What works better than chasing fakes after they spread?
Establishing what is real, in advance. If a public figure's authentic likeness, voice and official channels are registered and verifiable ahead of time, the question flips from "is this fake?" — slow and uncertain — to "is this the genuine, consented source?" — fast and provable. Provenance and content credentials let a platform or voter check authenticity at the point of sharing rather than days later. This proactive posture is the logic behind how the Zimorta model works: register identity first, then detect misuse against that baseline.
Does the law help close the timing gap?
Partly, and it is tightening. India's IT Rules amendments in February 2026 introduced labelling duties and faster takedown timelines for synthetically generated content, and personality-rights injunctions increasingly bind platforms directly. But a takedown order, like a fact-check, is inherently after the fact — useful for accountability, weak as prevention during the critical 48-hour window. Our guide to personality rights in India covers how these legal tools are being stitched together.
What should candidates, creators and platforms do now?

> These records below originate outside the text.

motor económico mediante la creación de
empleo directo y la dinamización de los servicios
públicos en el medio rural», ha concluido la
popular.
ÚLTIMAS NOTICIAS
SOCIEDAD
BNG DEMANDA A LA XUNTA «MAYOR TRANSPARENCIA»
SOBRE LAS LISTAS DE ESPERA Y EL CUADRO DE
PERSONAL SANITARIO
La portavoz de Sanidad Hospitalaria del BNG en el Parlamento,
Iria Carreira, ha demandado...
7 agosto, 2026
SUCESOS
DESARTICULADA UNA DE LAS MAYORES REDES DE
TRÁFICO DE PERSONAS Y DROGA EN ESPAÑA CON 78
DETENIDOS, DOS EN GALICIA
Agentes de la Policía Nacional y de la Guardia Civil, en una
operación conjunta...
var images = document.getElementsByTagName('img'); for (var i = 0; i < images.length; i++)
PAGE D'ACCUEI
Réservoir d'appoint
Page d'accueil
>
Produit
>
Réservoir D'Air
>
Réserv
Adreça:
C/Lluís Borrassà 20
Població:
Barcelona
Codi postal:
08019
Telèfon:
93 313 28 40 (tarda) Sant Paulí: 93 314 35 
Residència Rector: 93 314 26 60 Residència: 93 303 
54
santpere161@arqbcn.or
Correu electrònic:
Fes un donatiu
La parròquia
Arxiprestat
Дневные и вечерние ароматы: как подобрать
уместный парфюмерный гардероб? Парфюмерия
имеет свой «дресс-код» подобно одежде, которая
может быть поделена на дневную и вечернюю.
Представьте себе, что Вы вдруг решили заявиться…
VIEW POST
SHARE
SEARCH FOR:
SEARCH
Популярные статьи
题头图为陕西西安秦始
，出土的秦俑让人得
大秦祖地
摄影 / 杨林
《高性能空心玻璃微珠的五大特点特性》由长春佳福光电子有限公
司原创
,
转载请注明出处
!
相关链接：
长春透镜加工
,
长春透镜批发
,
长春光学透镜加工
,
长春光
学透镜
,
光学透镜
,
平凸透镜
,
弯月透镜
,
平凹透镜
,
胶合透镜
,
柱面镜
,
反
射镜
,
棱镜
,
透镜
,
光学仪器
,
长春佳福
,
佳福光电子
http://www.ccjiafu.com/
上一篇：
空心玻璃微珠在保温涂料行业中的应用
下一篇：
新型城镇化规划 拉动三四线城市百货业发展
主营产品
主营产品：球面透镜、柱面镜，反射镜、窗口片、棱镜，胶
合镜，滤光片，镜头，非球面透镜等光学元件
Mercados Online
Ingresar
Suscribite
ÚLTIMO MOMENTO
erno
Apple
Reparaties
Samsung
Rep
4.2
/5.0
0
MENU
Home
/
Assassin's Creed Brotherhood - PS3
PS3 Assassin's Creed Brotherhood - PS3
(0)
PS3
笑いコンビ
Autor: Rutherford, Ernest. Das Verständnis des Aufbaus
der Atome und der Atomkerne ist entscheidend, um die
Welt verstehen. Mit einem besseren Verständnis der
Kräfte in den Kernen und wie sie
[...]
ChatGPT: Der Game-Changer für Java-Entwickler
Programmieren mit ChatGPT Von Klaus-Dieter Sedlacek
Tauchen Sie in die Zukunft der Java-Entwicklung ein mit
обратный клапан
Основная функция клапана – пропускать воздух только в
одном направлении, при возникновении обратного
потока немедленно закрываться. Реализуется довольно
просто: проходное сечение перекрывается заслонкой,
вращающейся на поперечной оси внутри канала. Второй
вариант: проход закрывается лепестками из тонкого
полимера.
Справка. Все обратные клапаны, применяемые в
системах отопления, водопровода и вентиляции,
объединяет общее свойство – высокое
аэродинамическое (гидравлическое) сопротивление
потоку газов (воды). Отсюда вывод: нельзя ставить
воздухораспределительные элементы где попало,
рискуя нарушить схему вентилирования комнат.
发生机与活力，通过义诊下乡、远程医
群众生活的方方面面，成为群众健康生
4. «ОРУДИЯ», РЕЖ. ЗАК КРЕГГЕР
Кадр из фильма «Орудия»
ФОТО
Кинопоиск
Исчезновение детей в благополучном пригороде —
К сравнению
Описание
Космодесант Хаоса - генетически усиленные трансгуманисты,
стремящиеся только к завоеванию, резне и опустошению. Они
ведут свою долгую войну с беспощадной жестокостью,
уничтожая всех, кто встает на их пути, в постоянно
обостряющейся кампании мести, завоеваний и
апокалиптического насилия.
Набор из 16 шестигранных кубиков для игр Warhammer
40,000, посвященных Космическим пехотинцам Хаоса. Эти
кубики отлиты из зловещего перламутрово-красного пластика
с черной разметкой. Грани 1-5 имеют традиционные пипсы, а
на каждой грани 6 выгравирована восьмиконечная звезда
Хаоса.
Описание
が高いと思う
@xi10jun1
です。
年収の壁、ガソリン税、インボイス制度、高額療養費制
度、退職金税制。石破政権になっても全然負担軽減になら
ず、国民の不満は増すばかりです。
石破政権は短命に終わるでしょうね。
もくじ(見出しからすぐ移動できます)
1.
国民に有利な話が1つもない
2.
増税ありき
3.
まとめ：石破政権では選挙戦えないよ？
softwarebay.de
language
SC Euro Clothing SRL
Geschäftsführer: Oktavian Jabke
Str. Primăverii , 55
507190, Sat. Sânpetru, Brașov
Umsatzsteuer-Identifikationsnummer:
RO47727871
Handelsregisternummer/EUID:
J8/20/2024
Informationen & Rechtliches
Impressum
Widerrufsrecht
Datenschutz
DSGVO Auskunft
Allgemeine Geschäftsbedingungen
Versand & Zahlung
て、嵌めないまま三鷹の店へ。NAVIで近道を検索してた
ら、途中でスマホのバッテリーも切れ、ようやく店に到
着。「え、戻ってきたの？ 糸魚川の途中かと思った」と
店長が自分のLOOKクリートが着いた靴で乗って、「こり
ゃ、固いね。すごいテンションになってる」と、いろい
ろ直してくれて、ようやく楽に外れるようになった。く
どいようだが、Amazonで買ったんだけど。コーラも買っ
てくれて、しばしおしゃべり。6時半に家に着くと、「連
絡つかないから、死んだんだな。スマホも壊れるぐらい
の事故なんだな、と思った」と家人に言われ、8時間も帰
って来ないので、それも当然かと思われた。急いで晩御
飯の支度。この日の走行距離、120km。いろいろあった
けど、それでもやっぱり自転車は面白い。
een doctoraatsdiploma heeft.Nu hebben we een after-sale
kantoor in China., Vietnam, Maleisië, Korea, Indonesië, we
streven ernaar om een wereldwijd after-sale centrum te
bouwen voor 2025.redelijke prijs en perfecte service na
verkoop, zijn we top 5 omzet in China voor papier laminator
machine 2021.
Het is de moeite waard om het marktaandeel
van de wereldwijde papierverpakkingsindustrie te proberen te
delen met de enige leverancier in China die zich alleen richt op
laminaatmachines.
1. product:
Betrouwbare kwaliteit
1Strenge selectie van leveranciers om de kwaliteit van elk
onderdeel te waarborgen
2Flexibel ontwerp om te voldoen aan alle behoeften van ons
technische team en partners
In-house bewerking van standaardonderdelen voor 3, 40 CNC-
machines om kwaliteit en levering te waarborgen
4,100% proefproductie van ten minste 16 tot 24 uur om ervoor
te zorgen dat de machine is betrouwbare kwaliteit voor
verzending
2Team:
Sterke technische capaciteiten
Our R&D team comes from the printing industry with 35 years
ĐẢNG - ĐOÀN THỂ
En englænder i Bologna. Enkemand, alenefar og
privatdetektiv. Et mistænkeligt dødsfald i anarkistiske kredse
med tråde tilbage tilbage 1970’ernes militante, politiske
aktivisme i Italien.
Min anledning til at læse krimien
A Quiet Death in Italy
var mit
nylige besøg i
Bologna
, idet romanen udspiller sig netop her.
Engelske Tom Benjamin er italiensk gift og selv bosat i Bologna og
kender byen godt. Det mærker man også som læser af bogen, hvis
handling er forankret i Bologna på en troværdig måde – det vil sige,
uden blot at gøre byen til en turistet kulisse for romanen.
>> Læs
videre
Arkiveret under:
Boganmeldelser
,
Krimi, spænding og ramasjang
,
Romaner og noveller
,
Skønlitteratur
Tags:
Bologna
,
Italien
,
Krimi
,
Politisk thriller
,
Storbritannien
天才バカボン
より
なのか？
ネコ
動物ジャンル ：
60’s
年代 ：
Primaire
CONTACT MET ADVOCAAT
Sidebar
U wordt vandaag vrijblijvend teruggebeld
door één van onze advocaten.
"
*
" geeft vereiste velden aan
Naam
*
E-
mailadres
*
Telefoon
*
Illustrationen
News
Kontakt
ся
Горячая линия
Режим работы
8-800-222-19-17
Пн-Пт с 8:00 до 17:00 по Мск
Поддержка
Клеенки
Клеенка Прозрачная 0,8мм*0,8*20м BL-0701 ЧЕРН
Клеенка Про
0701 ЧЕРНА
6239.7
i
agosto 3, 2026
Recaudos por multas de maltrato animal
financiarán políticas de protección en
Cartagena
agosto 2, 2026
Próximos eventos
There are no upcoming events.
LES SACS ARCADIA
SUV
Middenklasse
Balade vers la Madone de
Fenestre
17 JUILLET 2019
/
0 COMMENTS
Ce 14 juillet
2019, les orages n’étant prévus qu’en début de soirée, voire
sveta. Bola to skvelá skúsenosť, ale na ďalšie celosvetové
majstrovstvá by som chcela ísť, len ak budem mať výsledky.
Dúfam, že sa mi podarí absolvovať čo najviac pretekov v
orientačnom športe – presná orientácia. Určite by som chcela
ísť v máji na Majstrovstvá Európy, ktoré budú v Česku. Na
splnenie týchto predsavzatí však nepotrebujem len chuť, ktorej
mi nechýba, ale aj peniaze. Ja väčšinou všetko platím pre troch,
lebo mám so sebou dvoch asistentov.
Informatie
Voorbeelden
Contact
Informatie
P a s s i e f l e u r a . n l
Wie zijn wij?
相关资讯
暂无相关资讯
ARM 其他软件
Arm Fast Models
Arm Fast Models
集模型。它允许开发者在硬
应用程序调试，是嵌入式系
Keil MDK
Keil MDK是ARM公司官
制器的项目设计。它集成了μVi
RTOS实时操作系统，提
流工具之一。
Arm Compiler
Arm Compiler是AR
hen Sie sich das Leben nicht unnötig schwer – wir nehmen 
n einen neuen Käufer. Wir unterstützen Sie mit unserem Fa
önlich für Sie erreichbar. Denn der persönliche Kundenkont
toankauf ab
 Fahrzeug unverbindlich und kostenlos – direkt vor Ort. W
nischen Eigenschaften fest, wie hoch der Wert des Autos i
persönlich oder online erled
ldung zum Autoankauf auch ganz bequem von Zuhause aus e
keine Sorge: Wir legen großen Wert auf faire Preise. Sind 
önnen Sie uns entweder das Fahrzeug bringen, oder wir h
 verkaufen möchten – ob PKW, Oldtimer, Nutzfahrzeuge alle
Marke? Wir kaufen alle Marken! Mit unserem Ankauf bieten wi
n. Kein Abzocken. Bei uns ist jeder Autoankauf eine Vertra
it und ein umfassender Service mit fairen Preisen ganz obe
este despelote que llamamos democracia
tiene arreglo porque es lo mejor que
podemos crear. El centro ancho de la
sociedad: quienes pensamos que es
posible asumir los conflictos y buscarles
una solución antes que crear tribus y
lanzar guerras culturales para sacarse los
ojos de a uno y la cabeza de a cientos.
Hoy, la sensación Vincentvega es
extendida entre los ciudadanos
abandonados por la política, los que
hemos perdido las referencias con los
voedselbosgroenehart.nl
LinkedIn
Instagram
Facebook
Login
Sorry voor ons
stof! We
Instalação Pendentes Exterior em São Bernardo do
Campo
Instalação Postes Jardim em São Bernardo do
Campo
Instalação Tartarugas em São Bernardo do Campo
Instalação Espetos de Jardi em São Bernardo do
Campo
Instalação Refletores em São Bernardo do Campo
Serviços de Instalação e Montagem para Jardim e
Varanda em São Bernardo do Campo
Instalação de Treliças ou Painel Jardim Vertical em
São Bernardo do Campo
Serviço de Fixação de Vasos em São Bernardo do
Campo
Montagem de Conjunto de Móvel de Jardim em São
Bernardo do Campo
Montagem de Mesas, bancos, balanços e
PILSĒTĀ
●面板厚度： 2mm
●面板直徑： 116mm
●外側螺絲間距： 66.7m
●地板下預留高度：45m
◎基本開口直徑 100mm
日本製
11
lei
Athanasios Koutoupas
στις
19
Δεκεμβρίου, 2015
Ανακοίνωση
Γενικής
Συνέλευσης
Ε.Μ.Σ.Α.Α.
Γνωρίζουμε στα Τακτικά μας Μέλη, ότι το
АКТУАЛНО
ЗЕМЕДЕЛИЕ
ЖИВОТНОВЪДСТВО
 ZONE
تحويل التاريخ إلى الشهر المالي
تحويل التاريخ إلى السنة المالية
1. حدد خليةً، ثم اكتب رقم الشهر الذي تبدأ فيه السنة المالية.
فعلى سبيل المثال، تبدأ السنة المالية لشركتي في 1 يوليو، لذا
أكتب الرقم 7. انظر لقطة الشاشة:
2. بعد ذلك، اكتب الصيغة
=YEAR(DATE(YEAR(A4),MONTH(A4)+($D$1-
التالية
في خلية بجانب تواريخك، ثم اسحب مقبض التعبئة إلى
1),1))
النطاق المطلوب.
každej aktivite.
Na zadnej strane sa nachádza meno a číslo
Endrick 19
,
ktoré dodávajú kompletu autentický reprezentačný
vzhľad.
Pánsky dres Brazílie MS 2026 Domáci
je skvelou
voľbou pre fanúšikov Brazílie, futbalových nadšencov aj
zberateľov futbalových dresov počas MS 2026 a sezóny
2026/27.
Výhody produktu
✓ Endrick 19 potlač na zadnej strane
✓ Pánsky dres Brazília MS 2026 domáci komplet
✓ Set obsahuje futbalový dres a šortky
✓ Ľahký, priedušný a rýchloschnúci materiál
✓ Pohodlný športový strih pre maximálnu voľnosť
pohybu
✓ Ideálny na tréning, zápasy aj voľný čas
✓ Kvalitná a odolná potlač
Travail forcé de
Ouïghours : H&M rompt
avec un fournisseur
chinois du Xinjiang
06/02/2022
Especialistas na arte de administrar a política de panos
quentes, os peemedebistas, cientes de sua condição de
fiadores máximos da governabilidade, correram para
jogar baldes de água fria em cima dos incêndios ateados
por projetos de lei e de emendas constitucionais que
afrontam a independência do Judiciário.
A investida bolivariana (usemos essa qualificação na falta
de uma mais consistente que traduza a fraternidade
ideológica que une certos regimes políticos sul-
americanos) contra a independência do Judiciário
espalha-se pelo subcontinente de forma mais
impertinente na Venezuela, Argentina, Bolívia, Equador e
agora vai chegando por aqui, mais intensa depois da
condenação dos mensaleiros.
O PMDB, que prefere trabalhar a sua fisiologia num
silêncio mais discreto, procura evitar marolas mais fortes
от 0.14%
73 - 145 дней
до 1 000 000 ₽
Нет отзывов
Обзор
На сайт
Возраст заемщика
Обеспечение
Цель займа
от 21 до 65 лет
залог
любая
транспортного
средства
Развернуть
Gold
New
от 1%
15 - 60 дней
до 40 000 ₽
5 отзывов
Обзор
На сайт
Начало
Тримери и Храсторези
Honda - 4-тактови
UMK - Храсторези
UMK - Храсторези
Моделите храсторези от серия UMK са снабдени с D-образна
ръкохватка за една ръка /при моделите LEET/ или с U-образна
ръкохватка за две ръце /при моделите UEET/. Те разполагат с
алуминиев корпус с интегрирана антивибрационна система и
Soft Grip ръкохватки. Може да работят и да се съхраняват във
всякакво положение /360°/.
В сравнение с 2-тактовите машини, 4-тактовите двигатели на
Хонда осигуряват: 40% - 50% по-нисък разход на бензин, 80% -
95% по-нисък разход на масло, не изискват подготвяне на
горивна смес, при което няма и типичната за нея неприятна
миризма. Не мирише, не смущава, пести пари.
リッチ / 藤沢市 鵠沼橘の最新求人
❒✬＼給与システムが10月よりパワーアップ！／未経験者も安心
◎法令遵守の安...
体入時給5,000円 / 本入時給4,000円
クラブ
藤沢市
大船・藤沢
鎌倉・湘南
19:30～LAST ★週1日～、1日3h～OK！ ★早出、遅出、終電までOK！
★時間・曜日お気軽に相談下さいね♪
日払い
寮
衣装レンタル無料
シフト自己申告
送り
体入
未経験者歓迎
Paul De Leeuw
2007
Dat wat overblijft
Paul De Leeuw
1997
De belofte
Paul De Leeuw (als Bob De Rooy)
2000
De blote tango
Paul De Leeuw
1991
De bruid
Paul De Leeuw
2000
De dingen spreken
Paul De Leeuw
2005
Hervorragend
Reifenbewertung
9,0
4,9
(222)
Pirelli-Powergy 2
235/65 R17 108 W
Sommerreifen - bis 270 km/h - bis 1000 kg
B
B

Move from detection to a layered defence built before the campaign starts. That means pre-registering authentic likeness and voice, publishing verifiable official channels, watermarking genuine content, and running continuous monitoring so a fake is flagged in hours rather than discovered after polling. Detection remains a necessary layer — but it is the last one, not the first. For talent whose identity carries commercial as well as political value, quantifying what that identity is worth is part of taking it seriously; our likeness rate calculator helps put a number on it.
The bottom line
Better detectors are welcome, but India cannot detect its way out of election deepfakes when the whole attack is engineered to beat the clock. The durable answer is to establish authenticity in advance — provenance, registration and monitoring — so the truth is already verifiable before the fake ever drops.